Re: [RFC PATCH v2 net-next 00/10] Allow forwarding for the software bridge data path to be offloaded to capable devices

From: Vladimir Oltean <olteanv@gmail.com>
To: Tobias Waldekranz <tobias@waldekranz.com>
Cc: DENG Qingfang <dqfext@gmail.com>,
	Vladimir Oltean <vladimir.oltean@nxp.com>,
	netdev@vger.kernel.org, Jakub Kicinski <kuba@kernel.org>,
	"David S. Miller" <davem@davemloft.net>,
	Andrew Lunn <andrew@lunn.ch>,
	Florian Fainelli <f.fainelli@gmail.com>,
	Vivien Didelot <vivien.didelot@gmail.com>,
	Jiri Pirko <jiri@resnulli.us>, Ido Schimmel <idosch@idosch.org>,
	Roopa Prabhu <roopa@nvidia.com>,
	Nikolay Aleksandrov <nikolay@nvidia.com>,
	Stephen Hemminger <stephen@networkplumber.org>,
	bridge@lists.linux-foundation.org,
	Alexander Duyck <alexander.duyck@gmail.com>
Subject: Re: [RFC PATCH v2 net-next 00/10] Allow forwarding for the software bridge data path to be offloaded to capable devices
Date: Mon, 5 Jul 2021 12:57:27 +0300	[thread overview]
Message-ID: <20210705095727.w7iigb3goaorzef5@skbuf> (raw)
In-Reply-To: <87v95p6u0r.fsf@waldekranz.com>

On Mon, Jul 05, 2021 at 10:32:04AM +0200, Tobias Waldekranz wrote:
> > Many DSA taggers use port bit field in their TX tags, which allows
> > replication in hardware. (multiple bits set = send to multiple ports)
> > I wonder if the tagger API can be updated to support this.
>
> I think you could, but it would be tricky.
>
> The bridge does not operate using vectors/bitfields, rather it is
> procedural code that you have to loop through before knowing the set of
> destination ports.
>
> This series just sends the skb to the first port in the hardware domain
> and trusts the HW to calculate the same port set as the code in
> br_forward.c would have.
>
> To do what you suggest, the bridge would have to translate each nbp into
> a position in a bitfield (or call out to the underlying driver to do it)
> as it is looping through ports, then send the aggregated mask along with
> the skb. Knowing if a port is the first one you have come across for a
> given domain is very easy (just maintain a bitfield), knowing if it is
> the last one is harder.

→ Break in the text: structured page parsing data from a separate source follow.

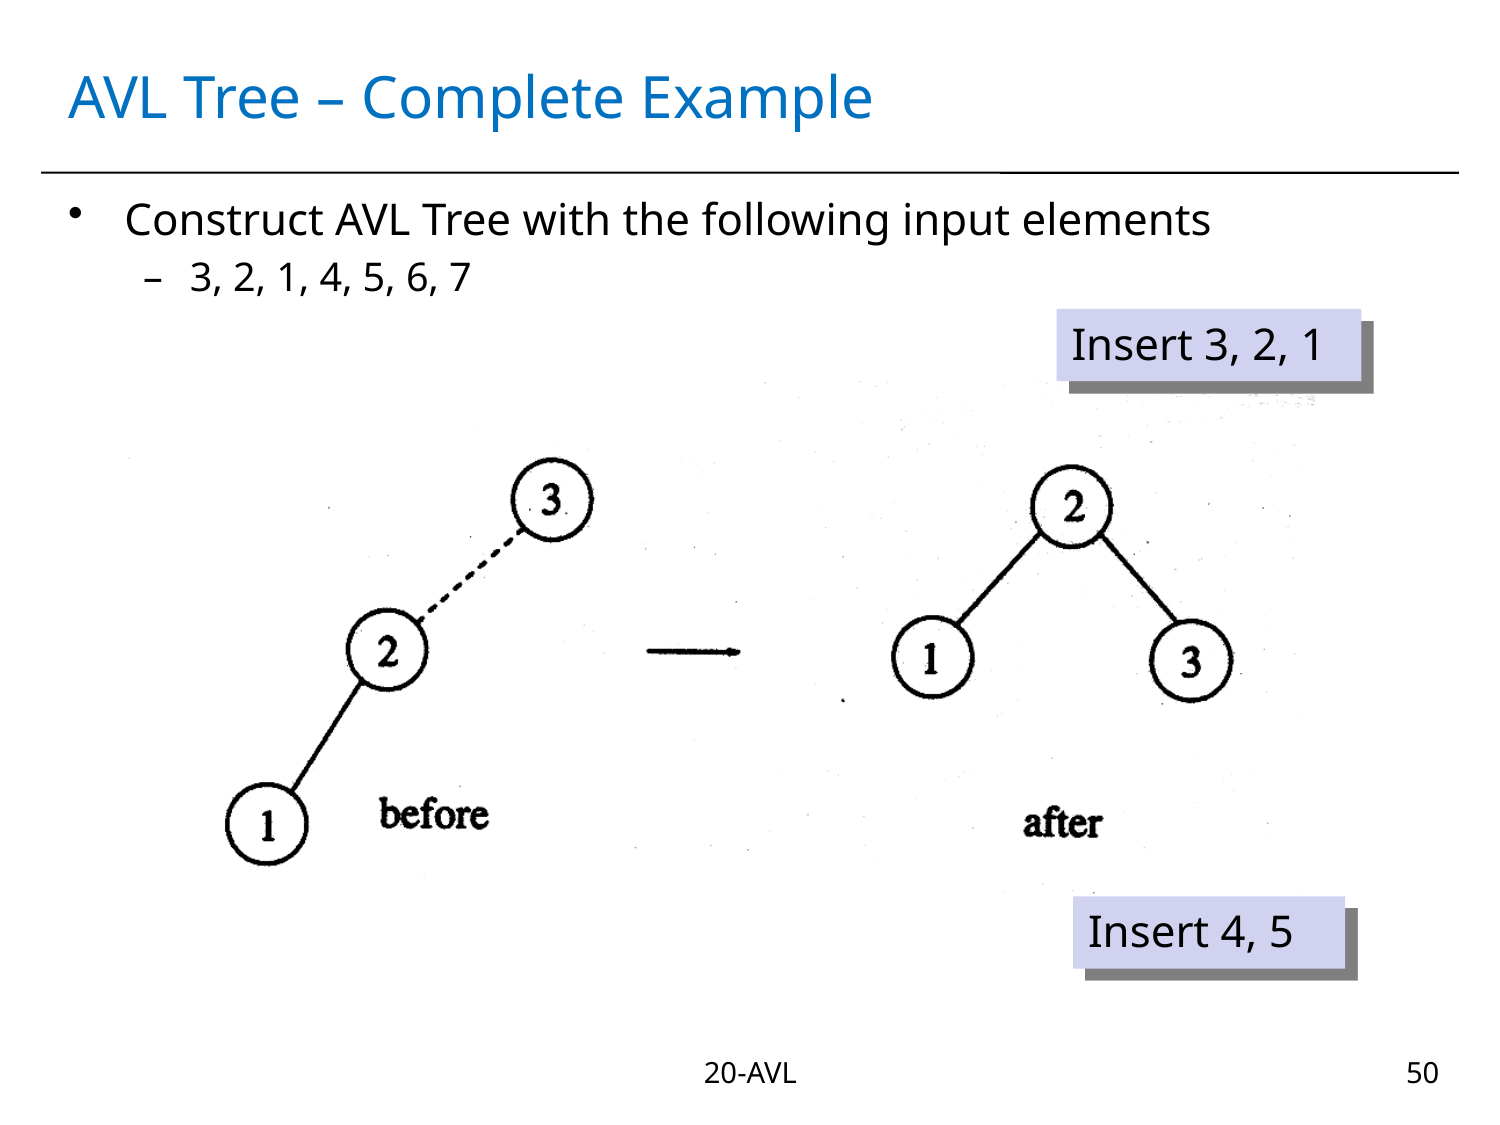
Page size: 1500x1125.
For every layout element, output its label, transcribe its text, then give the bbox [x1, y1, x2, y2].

text_box Insert 4, 5 [1073, 896, 1346, 969]
picture [123, 380, 1316, 897]
list Construct AVL Tree with the following input elements 3, 2, 1, 4, 5, 6, 7 [52, 184, 1448, 1024]
slide_number 50 [1104, 1046, 1455, 1125]
text_box Insert 3, 2, 1 [1056, 308, 1362, 382]
title AVL Tree – Complete Example [52, 30, 1448, 159]
footer 20-AVL [502, 1046, 999, 1125]
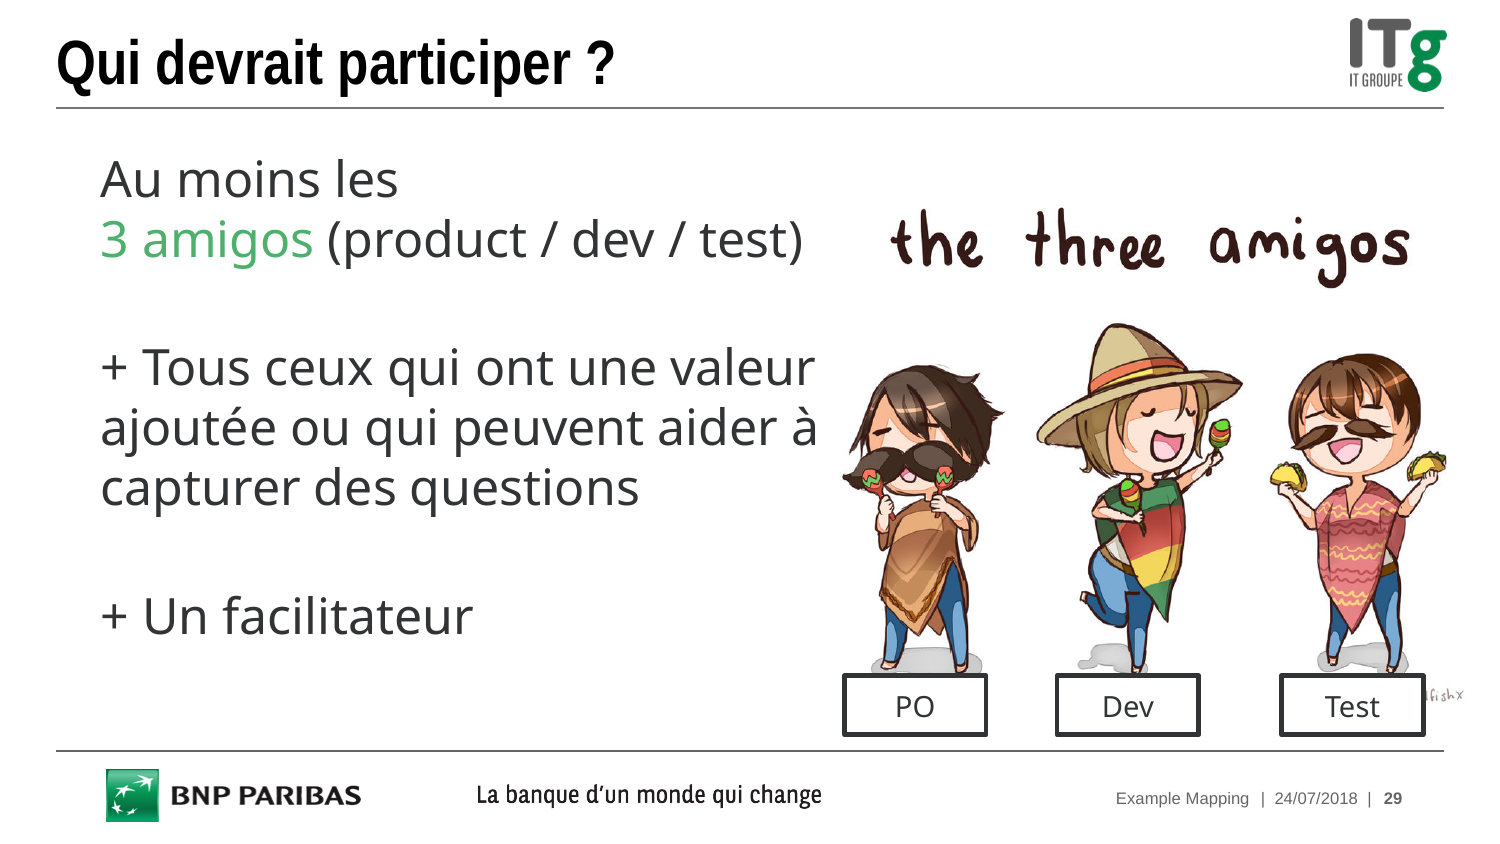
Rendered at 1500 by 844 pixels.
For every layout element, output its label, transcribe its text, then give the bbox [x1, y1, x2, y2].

picture [820, 161, 1474, 706]
slide_number 29 [1372, 786, 1403, 810]
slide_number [1258, 786, 1372, 810]
text_box Dev [1057, 714, 1199, 735]
picture [106, 769, 361, 822]
text_box Test [1281, 714, 1424, 735]
list Au moins les 3 amigos (product / dev / test) + Tous ceux qui ont une valeur ajoutée ou qui peuvent aider à capturer des questions + Un facilitateur [56, 139, 838, 729]
text_box PO [844, 714, 987, 735]
picture [478, 784, 821, 809]
title Qui devrait participer ? [56, 14, 1444, 106]
footer Example Mapping [918, 786, 1250, 810]
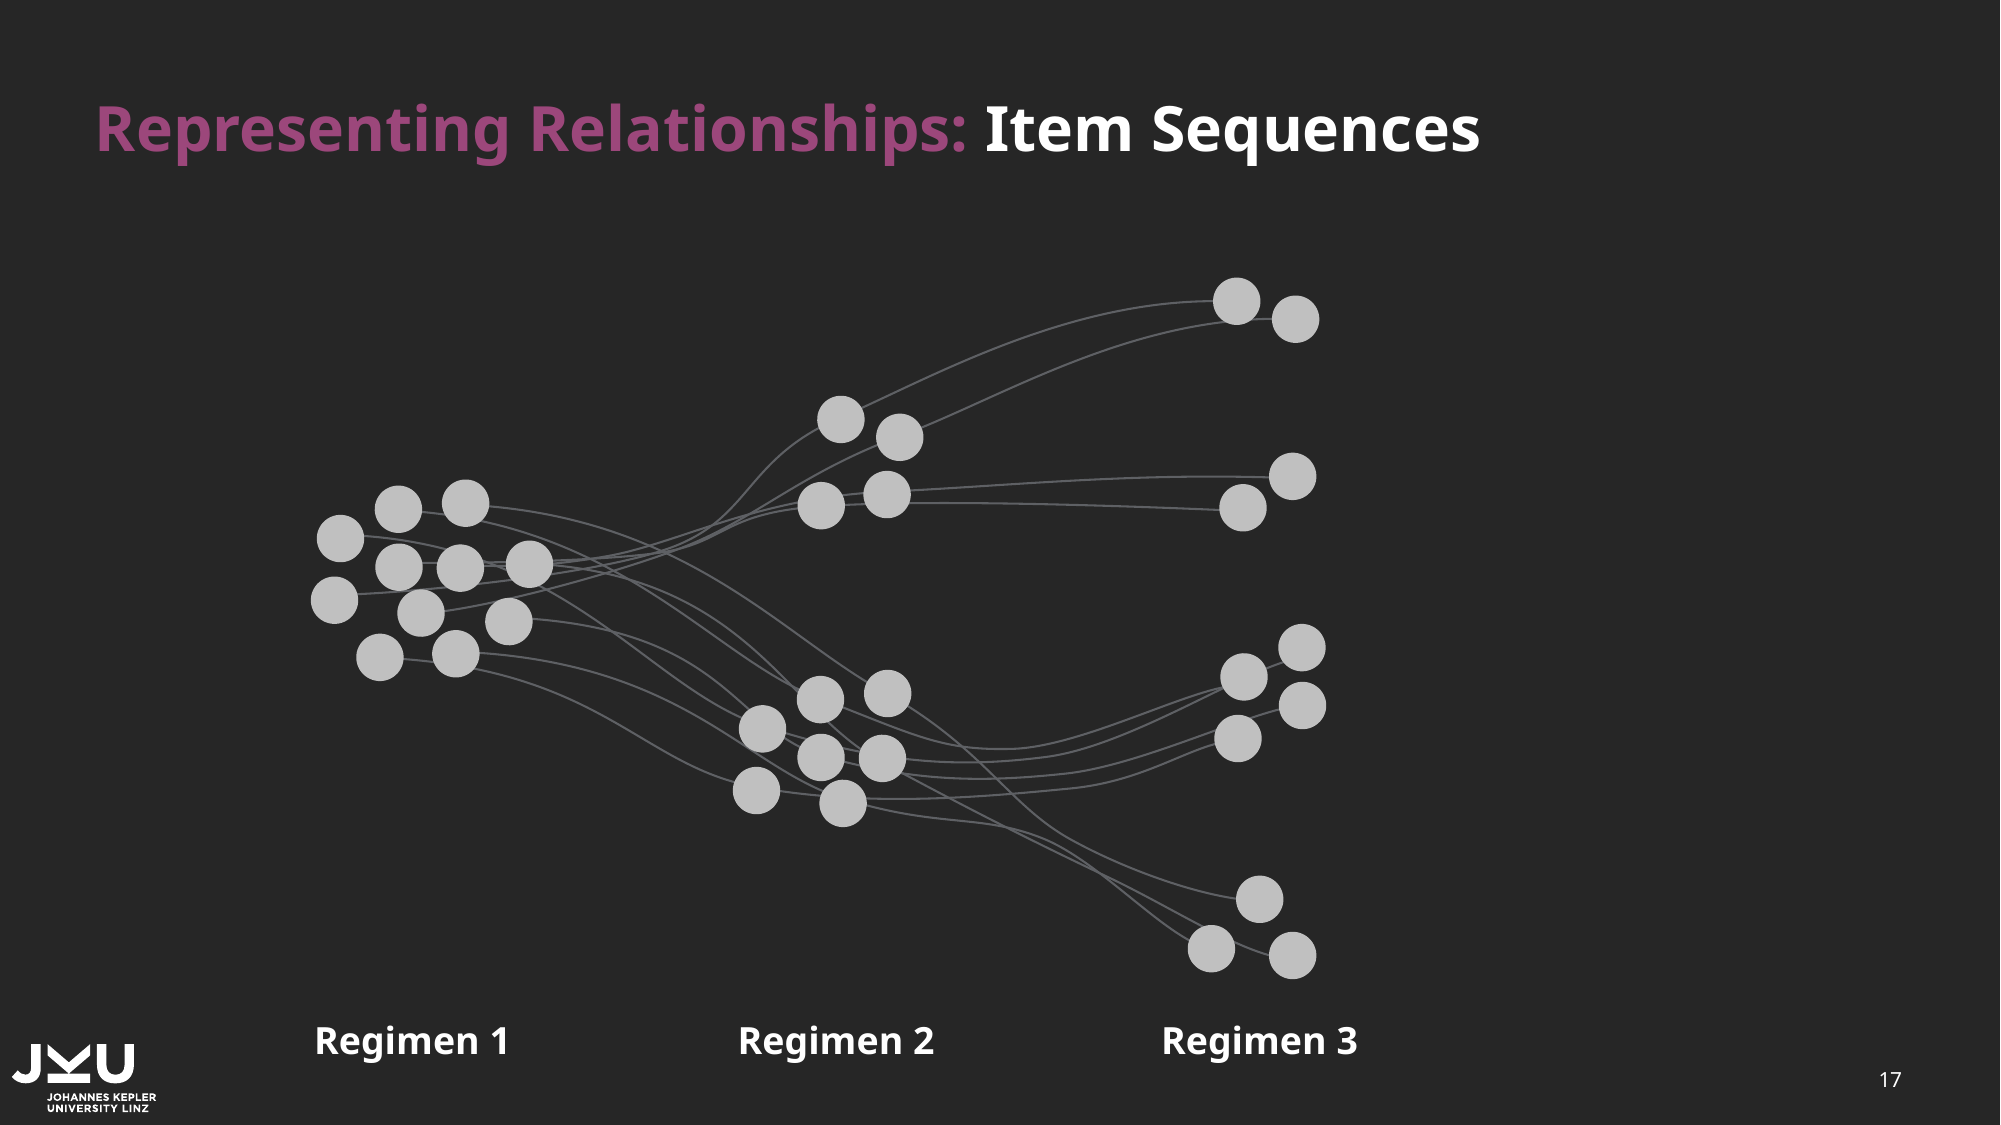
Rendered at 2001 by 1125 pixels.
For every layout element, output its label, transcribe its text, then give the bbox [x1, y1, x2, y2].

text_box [333, 301, 1187, 960]
text_box Regimen 2 [633, 1017, 1039, 1070]
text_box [1187, 277, 1327, 980]
title Representing Relationships: Item Sequences [79, 94, 1905, 257]
text_box Regimen 1 [210, 1017, 616, 1070]
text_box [732, 395, 924, 828]
text_box Regimen 3 [1056, 1017, 1463, 1070]
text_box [310, 479, 554, 682]
slide_number 17 [1804, 1042, 1917, 1103]
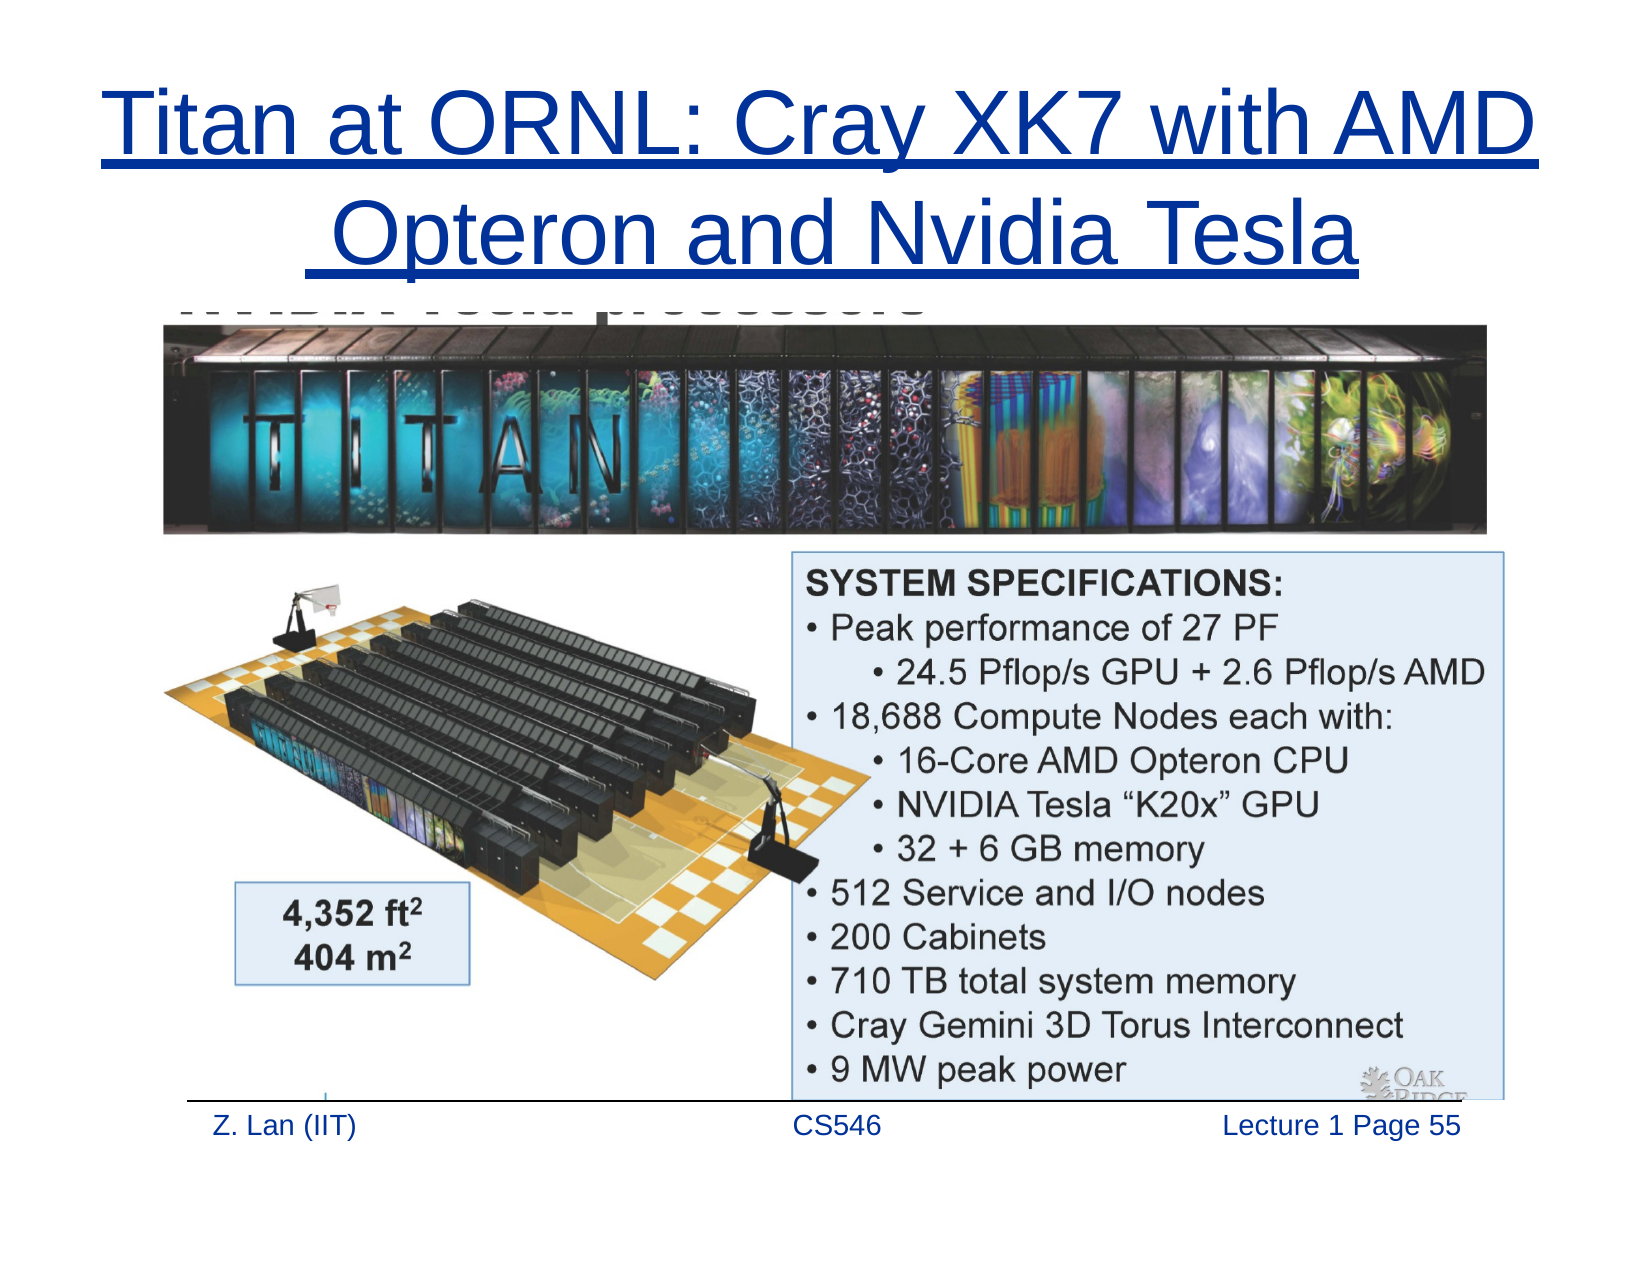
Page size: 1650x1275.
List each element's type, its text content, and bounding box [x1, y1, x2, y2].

text_box [97, 312, 1553, 1100]
slide_number Lecture 1 Page 55 [1197, 1110, 1464, 1275]
slide_number CS546 [790, 1110, 885, 1275]
title Titan at ORNL: Cray XK7 with AMD Opteron and Nvidia Tesla [98, 62, 1552, 283]
footer Z. Lan (IIT) [210, 1110, 360, 1275]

So you would likely end up having to queue up
> the actual transmission until after the loop has been executed, which
> hard to combine with the "lazy cloning" that you really want to get
> decent performance.

In addition to changing the bridge in order to get the entire bit mask,
one also has to somehow propagate that bit mask per skb down to the
driver which might be tricky in itself. There is currently no bridge
specific data structure passed between the bridge and the switchdev
driver, it is just the struct net_device *sb_dev. A hacky solution I
might imagine is for the bridge to kzalloc() a small data structure
like:

struct bridge_fwd_offload_accel_priv {
	struct net_device *sb_dev; /* Must be first! */
	unsigned long port_mask;
};

and call as follows:

int br_dev_queue_push_xmit(struct net *net, struct sock *sk, struct sk_buff *skb)
{
	struct bridge_fwd_offload_accel_priv *accel_priv = NULL;

	if (br_switchdev_accels_skb(skb)) {
		accel_priv = kzalloc(sizeof(*accel_priv), GFP_ATOMIC);
		if (!accel_priv)
			return -ENOMEM;

		accel_priv->sb_dev = BR_INPUT_SKB_CB(skb)->brdev;
		accel_priv->port_mask = port_mask;
	}

	dev_queue_xmit_accel(skb, accel_priv);
}

This way, the code in net/core/dev.c can be left unmodified. We give it
an accel_priv pointer but it can think it is only looking at a sb_dev
pointer, since that is the first element in the structure.

But then the switchdev driver must kfree(accel_priv) in the xmit function.

Not really nice, but for a cuter solution, I think we would need to extend struct sk_buff.